(WORK REQUEST)
Your reply should consist only of the lines from the one holding "left eye: (143, 224)" to the last line of the data below, written out exactly and without pictures.

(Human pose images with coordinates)
※

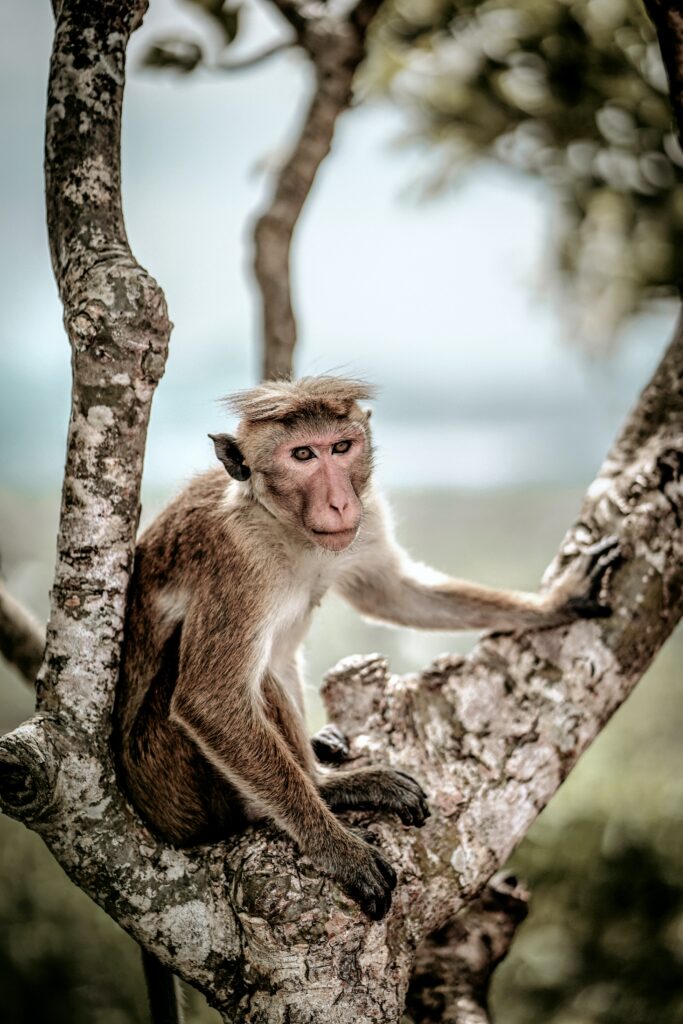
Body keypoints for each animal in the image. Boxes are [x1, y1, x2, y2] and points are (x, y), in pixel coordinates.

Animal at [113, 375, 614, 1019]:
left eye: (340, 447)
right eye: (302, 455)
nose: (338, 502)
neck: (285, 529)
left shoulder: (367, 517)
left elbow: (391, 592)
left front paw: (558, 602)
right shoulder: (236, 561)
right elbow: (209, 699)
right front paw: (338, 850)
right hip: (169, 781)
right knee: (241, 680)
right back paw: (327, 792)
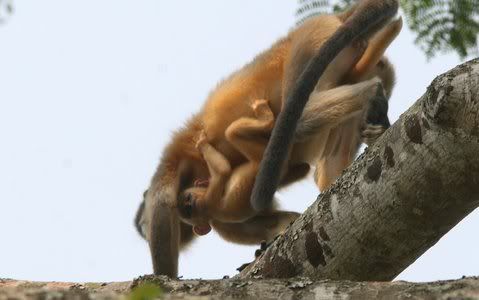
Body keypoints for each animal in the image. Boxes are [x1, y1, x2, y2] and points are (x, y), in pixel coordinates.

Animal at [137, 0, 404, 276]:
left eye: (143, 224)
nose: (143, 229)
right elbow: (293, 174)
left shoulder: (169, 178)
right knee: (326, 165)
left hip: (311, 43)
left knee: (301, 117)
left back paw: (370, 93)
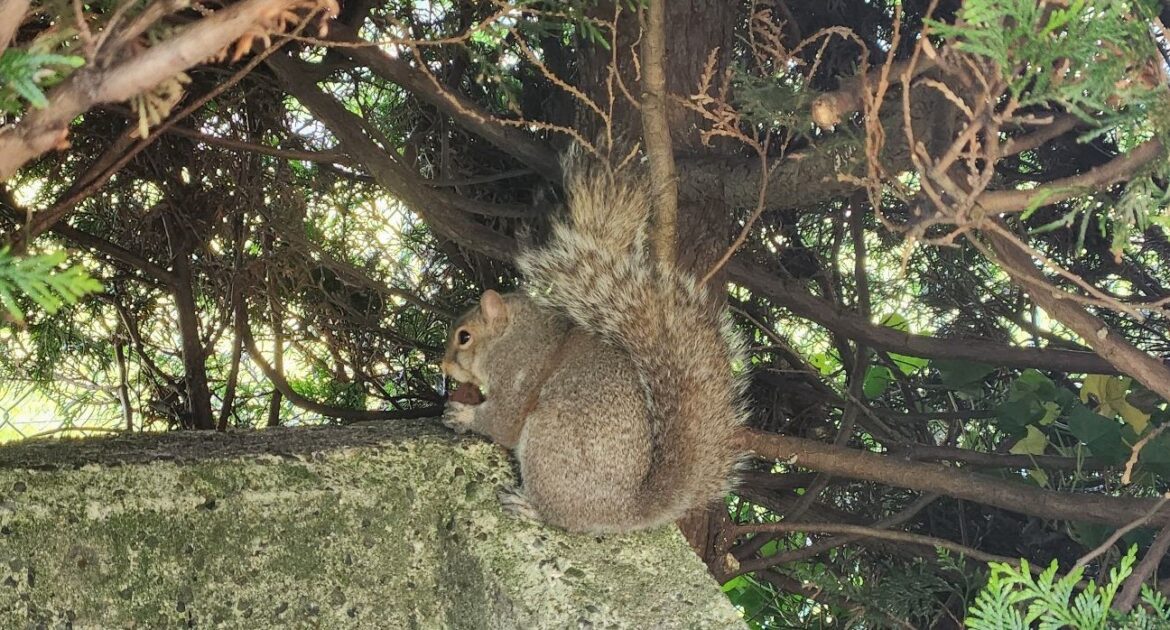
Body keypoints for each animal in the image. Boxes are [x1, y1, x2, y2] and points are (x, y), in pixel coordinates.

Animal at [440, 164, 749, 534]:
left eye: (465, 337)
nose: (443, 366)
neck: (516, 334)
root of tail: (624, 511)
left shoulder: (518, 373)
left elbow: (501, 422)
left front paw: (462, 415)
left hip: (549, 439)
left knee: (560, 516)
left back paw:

※

(RESPONSE AREA)
left eye: (143, 224)
nose: (143, 229)
right elbow: (293, 174)
left shoulder: (169, 178)
right knee: (326, 165)
left hip: (311, 43)
left knee: (301, 117)
left back paw: (370, 93)
Body keypoints for each animal in the image. Boxes are [x1, y1, x2, y2] and points are (x, y), in pixel coordinates.

Animal at [440, 164, 749, 534]:
left eye: (465, 337)
nose: (443, 366)
neck: (516, 334)
root of tail: (624, 511)
left shoulder: (518, 373)
left elbow: (501, 422)
left front paw: (462, 415)
left hip: (549, 439)
left knee: (560, 516)
left back paw:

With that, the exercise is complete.